Hence, a divorce “being prima facie to the public detriment, it is suffered only in those special cases in which it is decreed by proper authority. ’ ’ 1 Bishop on Marriage, Divorce and Separation, §§ 38, 39.
By statutory enactment it is a presumption of law, although disputable, “that a child born in lawful-wedlock, there being no divorce from bed or board, is legitimate”: Section 799, subd. 32, Or. L. This presumption is not overcome by the admission of the wife that another has had sexual intercourse with her: Wallace v. Wallace, 137 Iowa, 37 (114 N. W. 527, 126 Am. St. Rep. 253, 15 Ann. Cas. 761, 14 L. R. A. (N. S.) 544).
It is a well-established principle of law that:
“Bom in wedlock, the presumption of - the legitimacy of the child obtains, even though it happens so soon after marriage as to render it certain that it was the result of coition prior thereto. * * In other words, antenuptial conception does not weaken the presumption of legitimacy arising from postnuptial birth”: Wallace v. Wallace, 137 Iowa, 37 (114 N. W. 527, 126 Am. St. Rep. 253, 15 Ann.
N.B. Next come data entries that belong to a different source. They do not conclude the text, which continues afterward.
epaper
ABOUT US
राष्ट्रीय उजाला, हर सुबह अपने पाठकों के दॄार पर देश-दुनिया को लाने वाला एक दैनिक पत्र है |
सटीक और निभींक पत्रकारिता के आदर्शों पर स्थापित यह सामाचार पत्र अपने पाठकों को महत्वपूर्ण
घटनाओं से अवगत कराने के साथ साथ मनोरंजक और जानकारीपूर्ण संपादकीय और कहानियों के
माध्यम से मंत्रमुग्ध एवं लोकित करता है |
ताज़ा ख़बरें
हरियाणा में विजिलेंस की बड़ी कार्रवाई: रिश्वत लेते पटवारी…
Cas. 761, 14 L. R. A. (N. S.) 544), and authorities therein noted; 8 Ency. of Ev., p. 106, and authorities cited in note 6.
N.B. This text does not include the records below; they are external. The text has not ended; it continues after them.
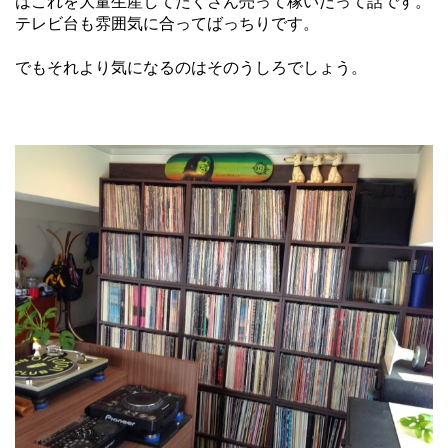
はこれを大量生産してたくさん売って稼いだって話です。
テレビ台も雰囲気に合ってばっちりです。
でもそれより気になるのはそのうしろでしょう。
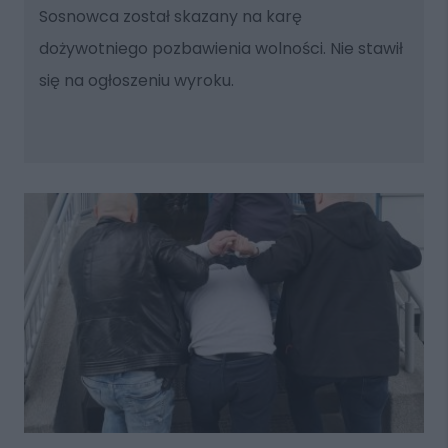
Sosnowca został skazany na karę
dożywotniego pozbawienia wolności. Nie stawił
się na ogłoszeniu wyroku.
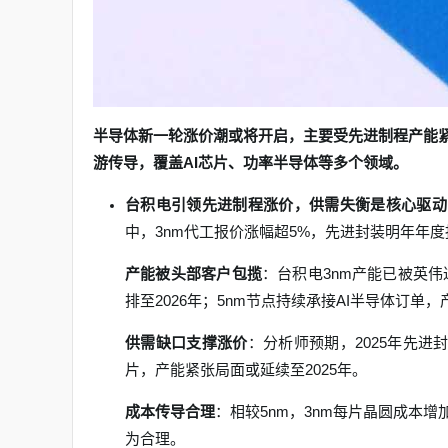
半导体新一轮涨价潮或将开启，主要受先进制程产能
游传导，覆盖AI芯片、功率半导体等多个领域。
台积电引领先进制程涨价，供需失衡是核心驱动
中，3nm代工报价涨幅超5%，先进封装明年年度报
产能被头部客户包揽
：台积电3nm产能已被英
排至2026年；5nm节点持续承接AI半导体订单
供需缺口支撑涨价
：分析师预期，2025年先进
片，产能紧张局面或延续至2025年。
成本传导合理
：相较5nm，3nm每片晶圆成本
为合理。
“That the issue of a wife cohabiting with her husband, who is not impotent is legitimate,” is made a conclusive presumption by our Code, Section 798, paragraph 6. "While there is respectable authority to the contrary, it is held by the great weight of judicial precedents that the testimony by either the wife or the husband, of the nonaccess of the husband, is not competent evidence to overcome the presumption of legitimacy. The rule is thus stated by Bishop:
“Though husband and wife are competent witnesses to their marriage, yet on ‘the broad ground of general public policy affecting the children bom during the marriage, as well as the parties themselves,’ the courts, on a question of legitimacy, will not permit*239 them, or one of them after the death of the other, to testify whether or not they had carnal access to each other during the period within which the child must have been begotten. And this rule applies as well to an alleged intercourse before marriage, where the birth was after, as to the ordinary case.”
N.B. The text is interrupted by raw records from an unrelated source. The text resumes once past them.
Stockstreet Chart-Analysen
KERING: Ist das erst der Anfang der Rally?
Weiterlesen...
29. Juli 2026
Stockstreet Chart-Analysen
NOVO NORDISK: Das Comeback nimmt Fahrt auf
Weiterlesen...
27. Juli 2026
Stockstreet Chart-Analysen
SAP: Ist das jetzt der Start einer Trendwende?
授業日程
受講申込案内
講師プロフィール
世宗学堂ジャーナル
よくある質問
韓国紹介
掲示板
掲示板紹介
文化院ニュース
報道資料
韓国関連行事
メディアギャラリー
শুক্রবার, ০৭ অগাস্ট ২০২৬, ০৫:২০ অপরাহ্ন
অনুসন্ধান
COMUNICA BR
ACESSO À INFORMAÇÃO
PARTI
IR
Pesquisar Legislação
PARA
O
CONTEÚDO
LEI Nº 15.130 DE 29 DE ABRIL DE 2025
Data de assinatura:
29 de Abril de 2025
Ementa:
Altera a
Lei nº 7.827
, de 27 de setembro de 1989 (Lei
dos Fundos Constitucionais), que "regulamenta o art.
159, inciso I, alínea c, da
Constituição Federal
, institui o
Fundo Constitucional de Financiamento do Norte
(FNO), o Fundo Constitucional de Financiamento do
It is said by Jones, in his valuable work on Evidence :
“It is well settled on grounds of public policy, affecting the children born during the marriage, as well as the parties themselves, that the presumption of legitimacy, as to children born in lawful wedlock cannot be rebutted by the testimony of the husband or the wife to the effect that sexual intercourse has or has not taken place between them; nor are the declarations of such husband or wife competent as bearing on the question. The rule not only excludes direct testimony concerning such intercourse, but all testimony of such husband or wife which has a tendency to prove or disprove legitimacy; for example, it was held incompetent to ask the husband, for the purpose of proving nonaccess, whether at a given time he did not live a hundred miles away from his wife and whether at that time he was not cohabiting with another person. Testimony of either party even tending to show nonintercourse, or of any fact from which nonaecess may be inferred, or of any collateral facts connected with the main fact, should be scrupulously excluded, and if the illegitimacy is to be proved, it must be proved by other testimony.”
From Greenleaf, we carve the statement that:
“The husband and wife are alike incompetent witnesses to prove the fact of nonaccess.” 2 Greenleaf on Evidence (16 ed.), §151; 3 Am. & Eng. Ency. of Law (2 ed.), 879.
To the same effect are: Estate of Mills, 137 Cal. 298 (70 Pac. 91, 92 Am. St. Rep. 175); Shuman v. Shuman, 83 Wis. 250 (53 N. W. 455); Rabeke v.